You know that friend? The one who knew you when your biggest worry was what to make for dinner and your fashion sense was questionable at best? The one you swore you’d never lose touch with, and then… life happened.


If this feels familiar, you’ve already lived the premise of my article, “The Friendship Paradox: Why Adult Friendships Are Harder (But Not Impossible).” We all hit that post-college wall where the three pillars of friendship—proximity, shared life stages, and available energy—crumble. Making new friends feels like an uphill battle, but as I explored, it’s a challenge we can overcome with intention.

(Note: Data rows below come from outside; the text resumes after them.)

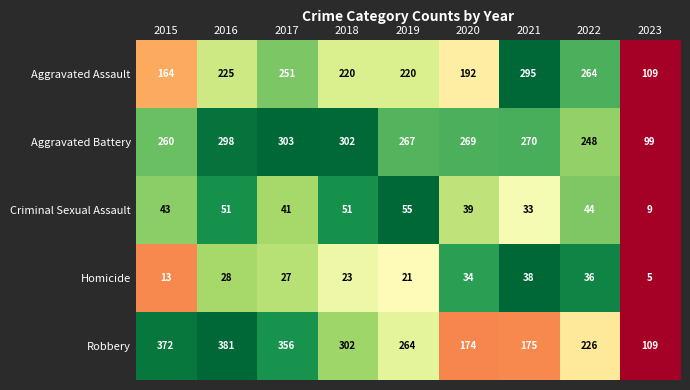

What is the total value across all series at 2021?

811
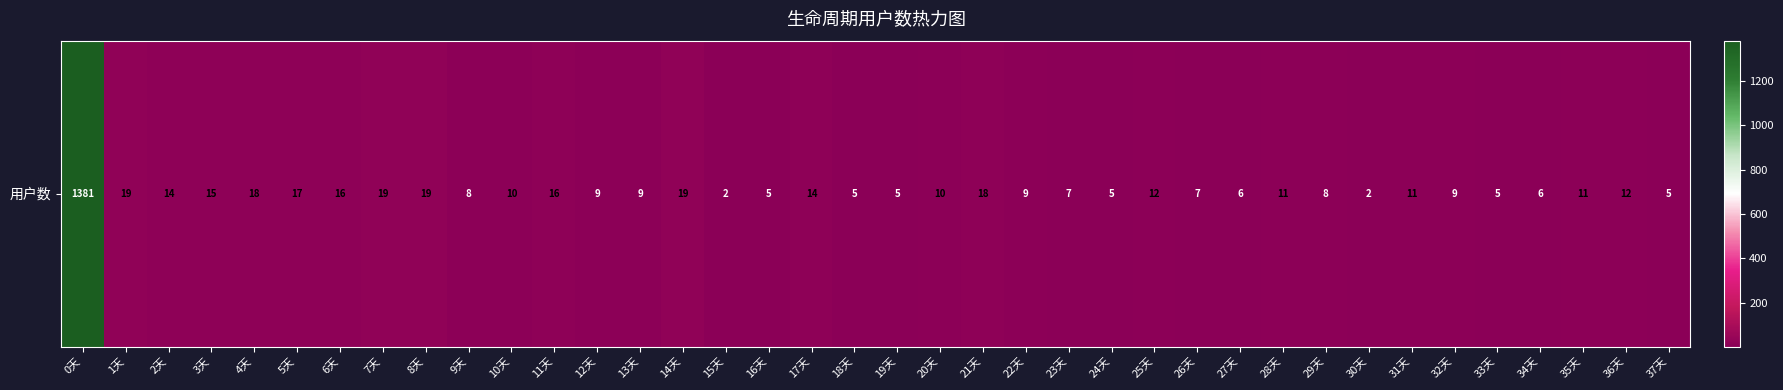

Reading right to left, list all the values displayed in this chart.

37天=5	36天=12	35天=11	34天=6	33天=5	32天=9	31天=11	30天=2	29天=8	28天=11	27天=6	26天=7	25天=12	24天=5	23天=7	22天=9	21天=18	20天=10	19天=5	18天=5	17天=14	16天=5	15天=2	14天=19	13天=9	12天=9	11天=16	10天=10	9天=8	8天=19	7天=19	6天=16	5天=17	4天=18	3天=15	2天=14	1天=19	0天=1381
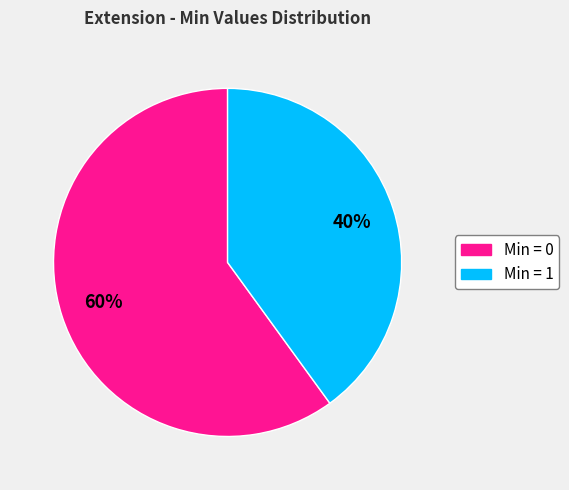

Count the number of slices in the pie.

2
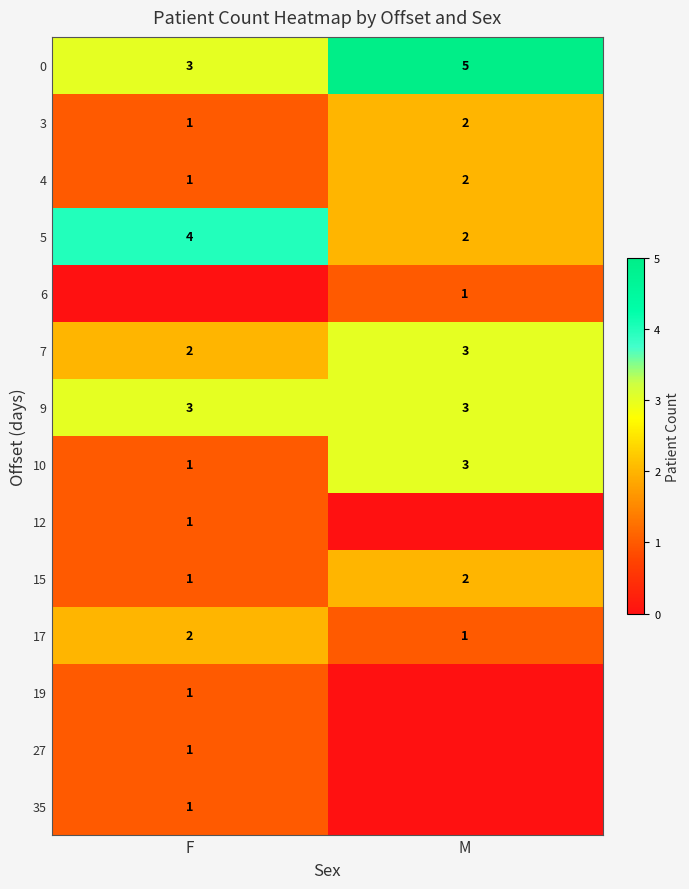

The value of 17 at F is 1. True or false?

False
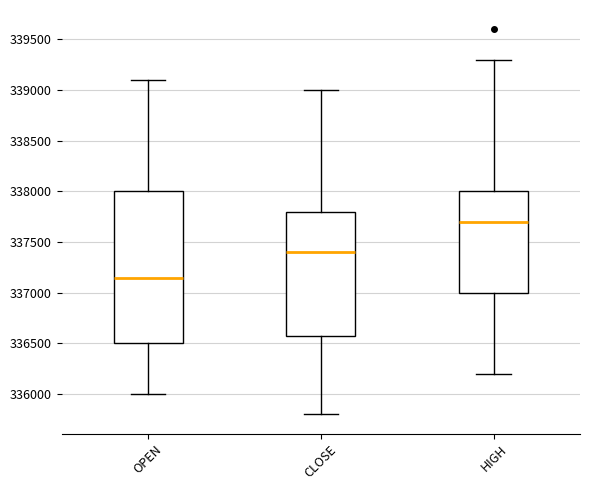

Reading left to right, transcribe this box plot: for each box, give where its median line is, the range the box spans, and where its two whiskers end, as read against the y-axis. The values are not printed on the chart, so give them approximately, as read against the axis.

OPEN: median 337150, box 336500 to 338000, whiskers 336000 to 339100
CLOSE: median 337400, box 336600 to 337800, whiskers 335800 to 339000
HIGH: median 337700, box 337000 to 338000, whiskers 336200 to 339300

But what about the old friends? The ones who are already woven into the fabric of our history? This is the question I tackled in my follow-up piece, “Finding Your People Again: Rekindling Old Friendships.” And recently, I got to live out my own advice in the most delightful way.


I reconnected with an old friend from my Chicago days—a witness to my 20s and a guest at my wedding three decades ago. We’ve had fits and starts of connection, but, as life does, it pulled us into different lanes. We experienced the very phenomenon I recently discussed in a Success Magazine feature I contributed to: “emotional drift,” which writer Zoe Asher describes as that “slow, subtle sense of disconnect, even among longtime friends.”

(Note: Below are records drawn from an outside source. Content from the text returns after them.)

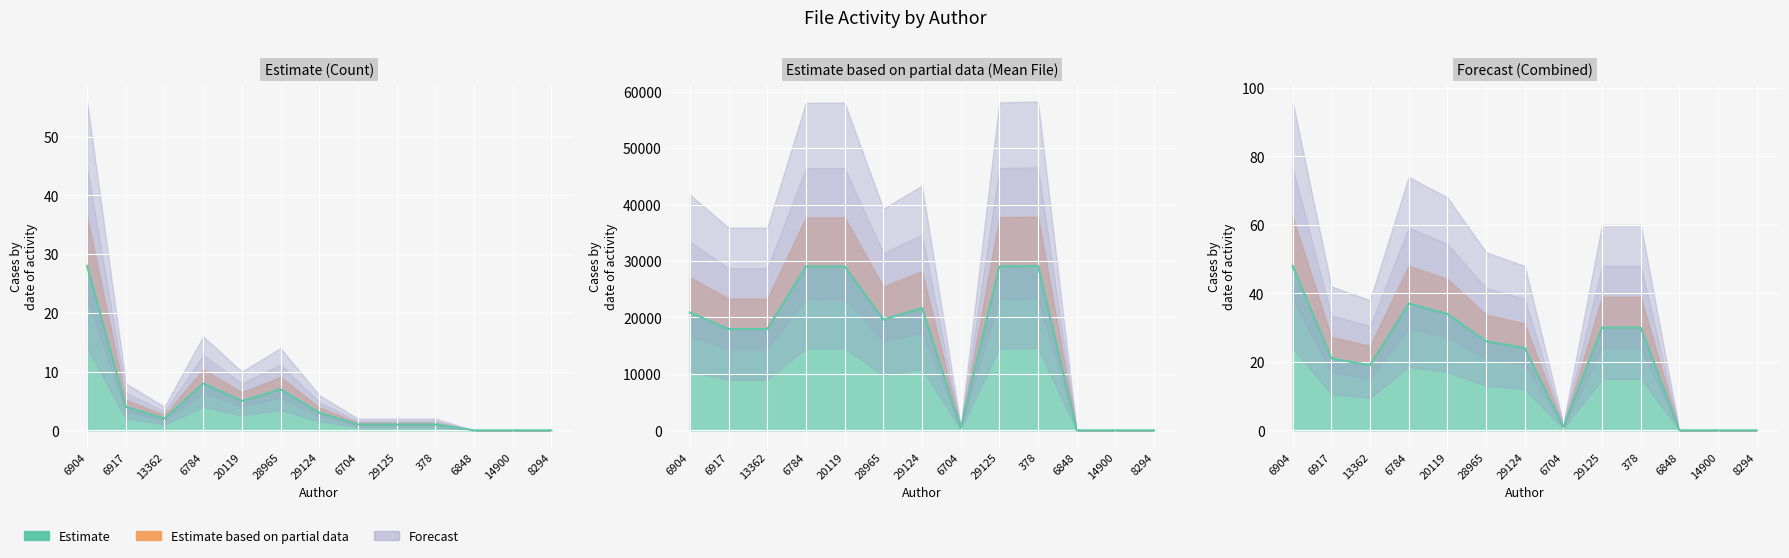

Is it true that 6904 equals 6186 at 27?

False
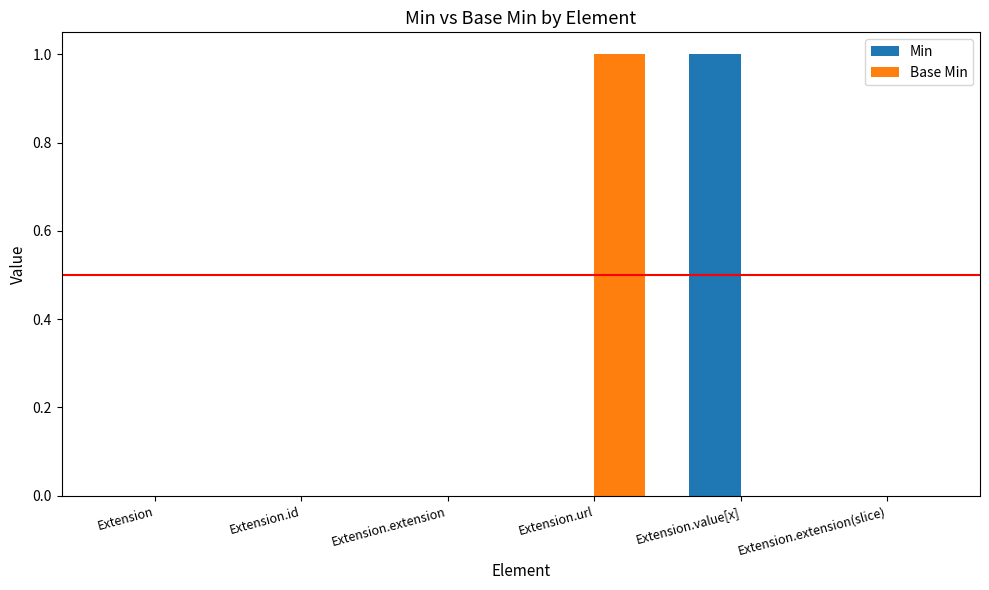

True or false: Min has a value of 0 at Extension.extension.

True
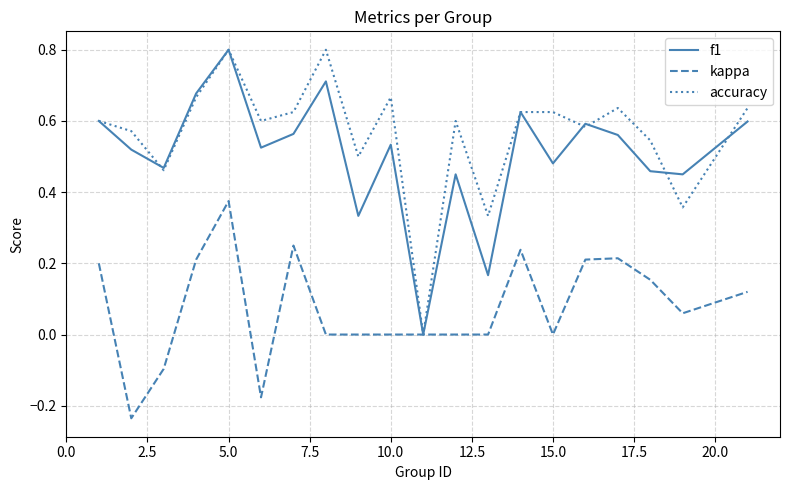

What is the maximum value for accuracy?

0.8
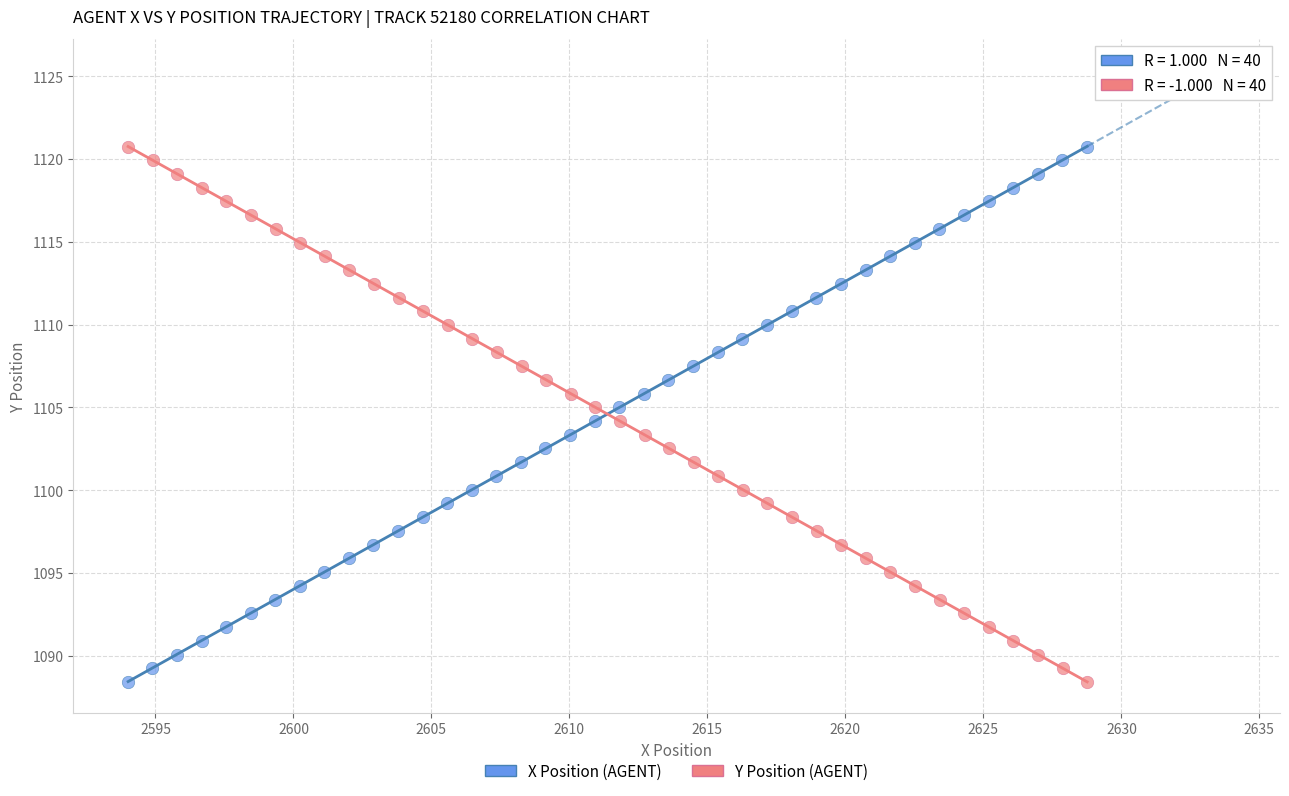

What are all the series names shown in the legend?

X Position (AGENT), Y Position (AGENT)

When my friend invited us to a birthday dinner back in Chicago, we couldn’t make it. But instead of letting that be another fading ember, we did the very adult, very intentional thing: we scheduled a phone date.


And when that date arrived, I almost cancelled. I was buried under a mountain of work. I felt that familiar tug of overwhelm. It was a classic case of what I explained to Success: “Our brains prioritize efficiency... We subconsciously deprioritize friendships because our cognitive load increases.” My own brain was working against me, telling me a phone call was a luxury I couldn't afford. Thankfully, my husband gave me a gentle push to keep the date.

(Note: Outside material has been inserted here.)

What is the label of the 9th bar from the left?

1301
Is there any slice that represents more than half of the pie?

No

I’m so glad I did. We talked for 57 minutes, and it was utterly effortless. We slid right back into the easy rhythm of old friends. But the real magic happened after we hung up. We texted each other the next day, both overflowing with the same warm feeling. We expressed how much we loved the conversation, how amazing it was to pick up right where we left off decades ago. And then, we did the most important thing: we pulled out our calendars and scheduled the next call right then and there.


That mutual enthusiasm and immediate action is the entire heart of rekindling old friendships. It’s the proof that the bond is still there, just waiting for a little oxygen.


She has since moved to another city, making future proximity even less likely. But that’s okay. Our next call is already on the calendar. We’re building a new rhythm, which is exactly what I advocate for in “Finding Your People Again.”


As I’ve learned and written about, these longtime friends become like family. They are the keepers of your history. That is a bond worth a little inefficiency, worth a little scheduled energy, worth pushing through the drift.


So, if you have someone like that on your mind, don’t overthink it. Send that low-pressure message. Make the call. I promise you, the 57 minutes you spend on it will be the most efficient and heartwarming investment you make all week. You might just give one of your most special friendships a beautiful second wind.